WHAT TO DO:
Reproduce each of the records below verbatim, line for line.

DATA PROVIDED:
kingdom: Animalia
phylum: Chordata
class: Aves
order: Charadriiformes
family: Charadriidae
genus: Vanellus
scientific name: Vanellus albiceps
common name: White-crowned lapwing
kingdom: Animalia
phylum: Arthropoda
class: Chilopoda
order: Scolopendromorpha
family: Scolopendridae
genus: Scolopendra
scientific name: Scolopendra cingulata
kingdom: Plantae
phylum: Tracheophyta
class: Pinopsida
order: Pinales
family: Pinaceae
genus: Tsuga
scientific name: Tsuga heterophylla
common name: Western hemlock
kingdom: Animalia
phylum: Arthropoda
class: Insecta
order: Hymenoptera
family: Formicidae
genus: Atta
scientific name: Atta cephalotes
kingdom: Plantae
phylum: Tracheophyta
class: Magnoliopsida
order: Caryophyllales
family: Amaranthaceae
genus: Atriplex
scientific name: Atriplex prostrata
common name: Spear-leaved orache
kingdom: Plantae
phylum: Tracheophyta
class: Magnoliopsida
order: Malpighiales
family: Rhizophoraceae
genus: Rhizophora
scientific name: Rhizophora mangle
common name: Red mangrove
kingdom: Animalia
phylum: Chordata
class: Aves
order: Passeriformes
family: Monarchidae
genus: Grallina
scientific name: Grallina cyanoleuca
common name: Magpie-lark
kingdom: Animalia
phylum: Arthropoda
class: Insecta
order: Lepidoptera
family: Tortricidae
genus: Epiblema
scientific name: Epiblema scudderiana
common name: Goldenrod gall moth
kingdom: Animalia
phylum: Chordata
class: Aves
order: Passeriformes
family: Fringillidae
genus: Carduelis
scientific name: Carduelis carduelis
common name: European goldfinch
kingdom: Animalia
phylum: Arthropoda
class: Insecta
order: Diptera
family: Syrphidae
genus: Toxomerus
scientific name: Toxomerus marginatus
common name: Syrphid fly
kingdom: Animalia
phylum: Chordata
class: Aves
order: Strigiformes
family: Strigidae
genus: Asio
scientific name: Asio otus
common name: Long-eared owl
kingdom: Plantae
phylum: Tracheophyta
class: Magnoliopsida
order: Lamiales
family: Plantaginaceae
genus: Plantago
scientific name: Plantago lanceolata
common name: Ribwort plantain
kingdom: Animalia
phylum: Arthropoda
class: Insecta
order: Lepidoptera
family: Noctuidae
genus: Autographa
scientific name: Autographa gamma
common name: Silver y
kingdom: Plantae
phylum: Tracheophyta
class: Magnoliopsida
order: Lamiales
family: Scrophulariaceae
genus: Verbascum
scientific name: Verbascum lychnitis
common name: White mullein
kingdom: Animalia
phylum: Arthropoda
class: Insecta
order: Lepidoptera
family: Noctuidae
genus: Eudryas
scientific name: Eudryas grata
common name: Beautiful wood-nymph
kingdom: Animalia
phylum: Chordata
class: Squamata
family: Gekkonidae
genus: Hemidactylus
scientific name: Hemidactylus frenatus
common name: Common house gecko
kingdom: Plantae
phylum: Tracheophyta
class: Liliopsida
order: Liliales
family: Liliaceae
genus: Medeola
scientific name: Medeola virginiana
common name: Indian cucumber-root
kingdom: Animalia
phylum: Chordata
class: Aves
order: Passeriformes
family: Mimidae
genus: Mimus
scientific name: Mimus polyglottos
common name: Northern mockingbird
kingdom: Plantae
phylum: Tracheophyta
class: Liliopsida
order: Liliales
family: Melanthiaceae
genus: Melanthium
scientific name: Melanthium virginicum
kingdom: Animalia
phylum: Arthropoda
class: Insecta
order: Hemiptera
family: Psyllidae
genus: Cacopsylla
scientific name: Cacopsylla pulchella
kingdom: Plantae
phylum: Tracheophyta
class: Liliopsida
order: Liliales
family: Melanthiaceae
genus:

THE SOLUTION:
kingdom: Animalia
phylum: Chordata
class: Aves
order: Charadriiformes
family: Charadriidae
genus: Vanellus
scientific name: Vanellus albiceps
common name: White-crowned lapwing
kingdom: Animalia
phylum: Arthropoda
class: Chilopoda
order: Scolopendromorpha
family: Scolopendridae
genus: Scolopendra
scientific name: Scolopendra cingulata
kingdom: Plantae
phylum: Tracheophyta
class: Pinopsida
order: Pinales
family: Pinaceae
genus: Tsuga
scientific name: Tsuga heterophylla
common name: Western hemlock
kingdom: Animalia
phylum: Arthropoda
class: Insecta
order: Hymenoptera
family: Formicidae
genus: Atta
scientific name: Atta cephalotes
kingdom: Plantae
phylum: Tracheophyta
class: Magnoliopsida
order: Caryophyllales
family: Amaranthaceae
genus: Atriplex
scientific name: Atriplex prostrata
common name: Spear-leaved orache
kingdom: Plantae
phylum: Tracheophyta
class: Magnoliopsida
order: Malpighiales
family: Rhizophoraceae
genus: Rhizophora
scientific name: Rhizophora mangle
common name: Red mangrove
kingdom: Animalia
phylum: Chordata
class: Aves
order: Passeriformes
family: Monarchidae
genus: Grallina
scientific name: Grallina cyanoleuca
common name: Magpie-lark
kingdom: Animalia
phylum: Arthropoda
class: Insecta
order: Lepidoptera
family: Tortricidae
genus: Epiblema
scientific name: Epiblema scudderiana
common name: Goldenrod gall moth
kingdom: Animalia
phylum: Chordata
class: Aves
order: Passeriformes
family: Fringillidae
genus: Carduelis
scientific name: Carduelis carduelis
common name: European goldfinch
kingdom: Animalia
phylum: Arthropoda
class: Insecta
order: Diptera
family: Syrphidae
genus: Toxomerus
scientific name: Toxomerus marginatus
common name: Syrphid fly
kingdom: Animalia
phylum: Chordata
class: Aves
order: Strigiformes
family: Strigidae
genus: Asio
scientific name: Asio otus
common name: Long-eared owl
kingdom: Plantae
phylum: Tracheophyta
class: Magnoliopsida
order: Lamiales
family: Plantaginaceae
genus: Plantago
scientific name: Plantago lanceolata
common name: Ribwort plantain
kingdom: Animalia
phylum: Arthropoda
class: Insecta
order: Lepidoptera
family: Noctuidae
genus: Autographa
scientific name: Autographa gamma
common name: Silver y
kingdom: Plantae
phylum: Tracheophyta
class: Magnoliopsida
order: Lamiales
family: Scrophulariaceae
genus: Verbascum
scientific name: Verbascum lychnitis
common name: White mullein
kingdom: Animalia
phylum: Arthropoda
class: Insecta
order: Lepidoptera
family: Noctuidae
genus: Eudryas
scientific name: Eudryas grata
common name: Beautiful wood-nymph
kingdom: Animalia
phylum: Chordata
class: Squamata
family: Gekkonidae
genus: Hemidactylus
scientific name: Hemidactylus frenatus
common name: Common house gecko
kingdom: Plantae
phylum: Tracheophyta
class: Liliopsida
order: Liliales
family: Liliaceae
genus: Medeola
scientific name: Medeola virginiana
common name: Indian cucumber-root
kingdom: Animalia
phylum: Chordata
class: Aves
order: Passeriformes
family: Mimidae
genus: Mimus
scientific name: Mimus polyglottos
common name: Northern mockingbird
kingdom: Plantae
phylum: Tracheophyta
class: Liliopsida
order: Liliales
family: Melanthiaceae
genus: Melanthium
scientific name: Melanthium virginicum
kingdom: Animalia
phylum: Arthropoda
class: Insecta
order: Hemiptera
family: Psyllidae
genus: Cacopsylla
scientific name: Cacopsylla pulchella
kingdom: Plantae
phylum: Tracheophyta
class: Liliopsida
order: Liliales
family: Melanthiaceae
genus:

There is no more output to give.